(Items from a dataset)
--*--
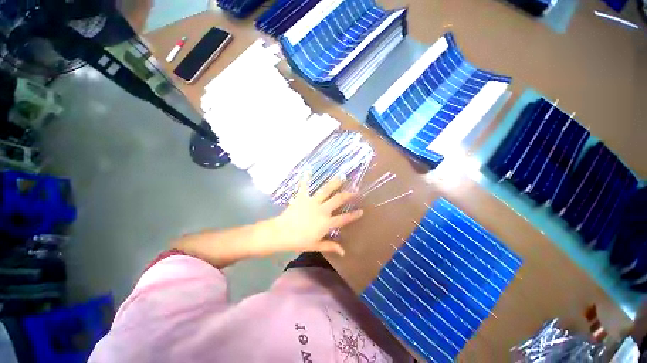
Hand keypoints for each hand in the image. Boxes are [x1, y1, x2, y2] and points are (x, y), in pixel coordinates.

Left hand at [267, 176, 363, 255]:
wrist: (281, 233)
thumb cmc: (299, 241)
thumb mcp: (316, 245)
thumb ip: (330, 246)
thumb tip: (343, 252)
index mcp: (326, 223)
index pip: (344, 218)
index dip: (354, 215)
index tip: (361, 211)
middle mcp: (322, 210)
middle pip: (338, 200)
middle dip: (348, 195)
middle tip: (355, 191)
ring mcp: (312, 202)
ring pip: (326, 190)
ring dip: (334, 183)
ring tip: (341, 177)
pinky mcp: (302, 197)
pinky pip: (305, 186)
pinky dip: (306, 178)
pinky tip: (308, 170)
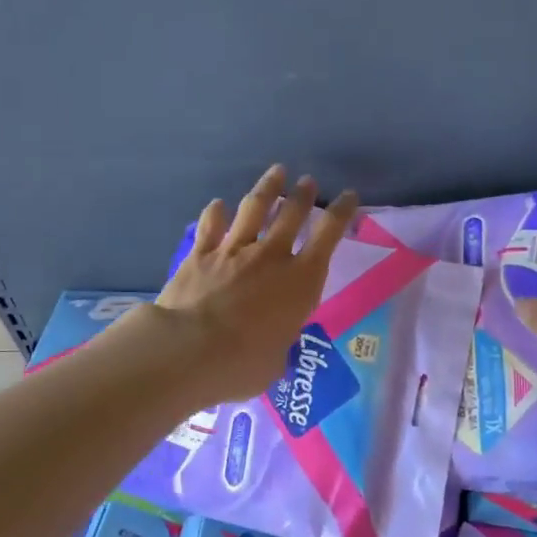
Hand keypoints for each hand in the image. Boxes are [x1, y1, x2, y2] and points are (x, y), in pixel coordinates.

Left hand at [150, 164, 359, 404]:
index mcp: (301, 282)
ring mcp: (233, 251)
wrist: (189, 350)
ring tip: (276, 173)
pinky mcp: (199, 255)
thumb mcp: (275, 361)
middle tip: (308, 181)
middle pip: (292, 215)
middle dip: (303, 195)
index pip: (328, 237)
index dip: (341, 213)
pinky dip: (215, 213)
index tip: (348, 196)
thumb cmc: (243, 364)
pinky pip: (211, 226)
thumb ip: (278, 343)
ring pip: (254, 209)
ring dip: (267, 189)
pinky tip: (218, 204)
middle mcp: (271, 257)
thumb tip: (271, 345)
--*--
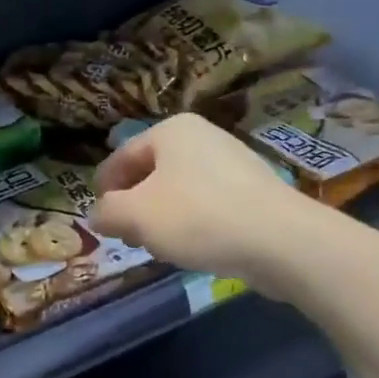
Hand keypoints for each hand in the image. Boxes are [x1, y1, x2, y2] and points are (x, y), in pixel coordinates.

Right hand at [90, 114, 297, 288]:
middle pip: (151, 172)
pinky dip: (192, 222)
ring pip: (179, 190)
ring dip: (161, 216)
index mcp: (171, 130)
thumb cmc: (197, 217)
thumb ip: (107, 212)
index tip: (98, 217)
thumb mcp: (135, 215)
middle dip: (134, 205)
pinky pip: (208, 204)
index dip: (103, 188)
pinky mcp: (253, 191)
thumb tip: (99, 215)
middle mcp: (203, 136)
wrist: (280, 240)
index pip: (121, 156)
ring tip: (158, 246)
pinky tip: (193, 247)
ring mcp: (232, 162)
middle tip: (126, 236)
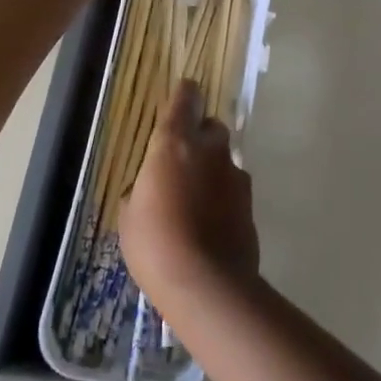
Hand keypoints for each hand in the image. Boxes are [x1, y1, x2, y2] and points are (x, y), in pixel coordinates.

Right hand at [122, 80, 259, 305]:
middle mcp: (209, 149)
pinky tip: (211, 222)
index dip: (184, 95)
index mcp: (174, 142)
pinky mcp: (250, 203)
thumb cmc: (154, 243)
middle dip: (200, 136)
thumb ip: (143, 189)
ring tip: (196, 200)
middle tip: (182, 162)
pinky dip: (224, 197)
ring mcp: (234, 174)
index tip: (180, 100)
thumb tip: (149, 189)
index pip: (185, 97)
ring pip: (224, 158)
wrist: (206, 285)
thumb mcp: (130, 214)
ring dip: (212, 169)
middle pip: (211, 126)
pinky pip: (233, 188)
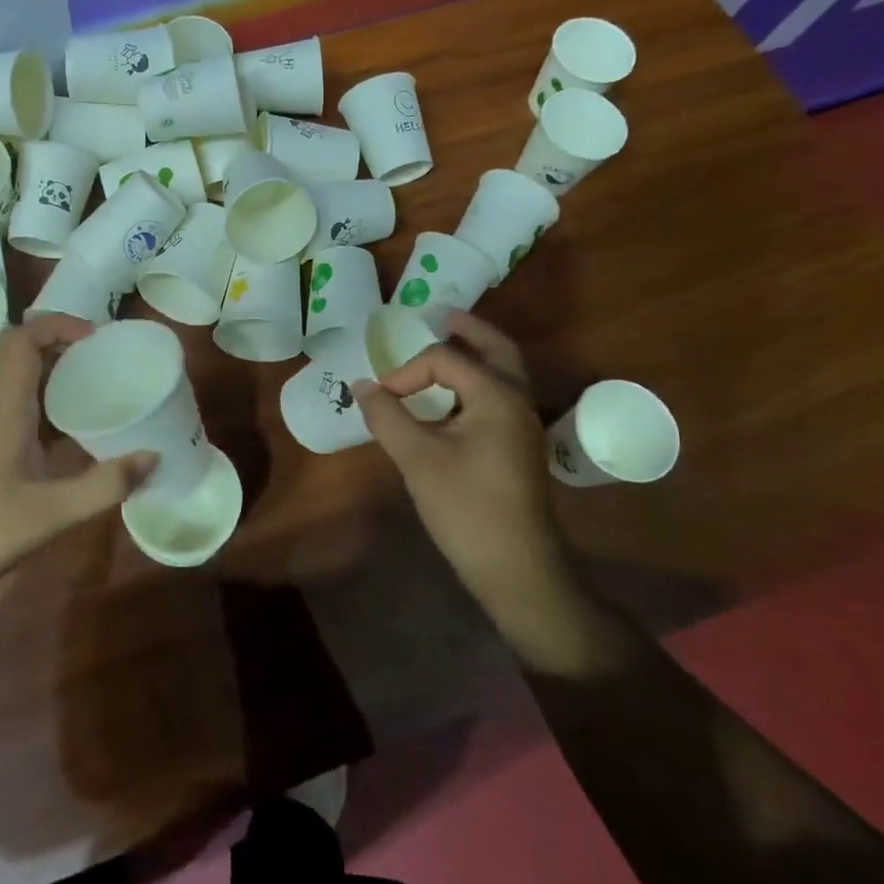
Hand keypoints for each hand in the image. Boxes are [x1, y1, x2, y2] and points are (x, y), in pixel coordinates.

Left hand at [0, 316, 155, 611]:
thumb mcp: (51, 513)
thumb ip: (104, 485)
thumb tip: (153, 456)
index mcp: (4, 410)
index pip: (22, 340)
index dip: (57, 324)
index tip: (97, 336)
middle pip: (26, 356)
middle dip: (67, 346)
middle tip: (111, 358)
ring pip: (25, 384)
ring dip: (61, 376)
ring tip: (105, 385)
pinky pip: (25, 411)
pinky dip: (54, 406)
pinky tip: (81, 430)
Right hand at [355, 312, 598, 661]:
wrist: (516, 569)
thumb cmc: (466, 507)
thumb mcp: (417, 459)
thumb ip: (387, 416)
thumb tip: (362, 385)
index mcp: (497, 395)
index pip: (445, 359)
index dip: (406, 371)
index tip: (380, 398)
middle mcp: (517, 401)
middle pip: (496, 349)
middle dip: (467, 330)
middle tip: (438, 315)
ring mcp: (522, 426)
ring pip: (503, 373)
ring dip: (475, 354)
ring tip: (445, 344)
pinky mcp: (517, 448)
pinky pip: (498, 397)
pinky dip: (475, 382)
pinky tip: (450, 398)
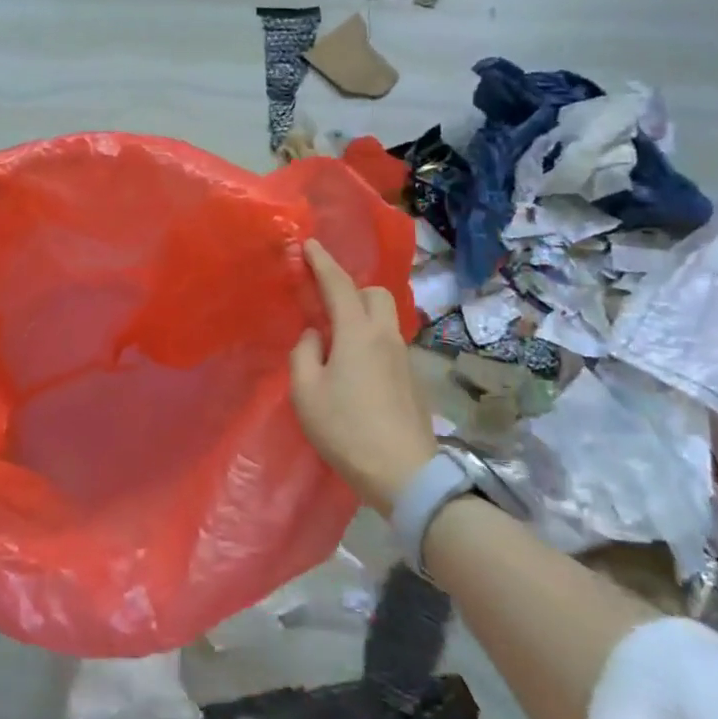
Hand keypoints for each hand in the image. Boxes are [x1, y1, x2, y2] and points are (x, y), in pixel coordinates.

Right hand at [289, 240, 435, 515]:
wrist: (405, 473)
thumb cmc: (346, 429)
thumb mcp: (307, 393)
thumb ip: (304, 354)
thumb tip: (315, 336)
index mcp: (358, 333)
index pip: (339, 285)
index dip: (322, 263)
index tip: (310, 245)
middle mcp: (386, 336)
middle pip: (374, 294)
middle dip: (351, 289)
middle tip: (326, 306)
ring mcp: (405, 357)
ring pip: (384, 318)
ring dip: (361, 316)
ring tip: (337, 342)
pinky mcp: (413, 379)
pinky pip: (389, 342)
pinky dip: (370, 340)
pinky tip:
--*--
Work required> List all lines above in which the string "Right" appears.

Exercise solution>
Right hand at [90, 114, 297, 288]:
Right hand at [122, 80, 259, 305]:
Right hand at [355, 312, 598, 661]:
Right hand at [289, 240, 435, 515]:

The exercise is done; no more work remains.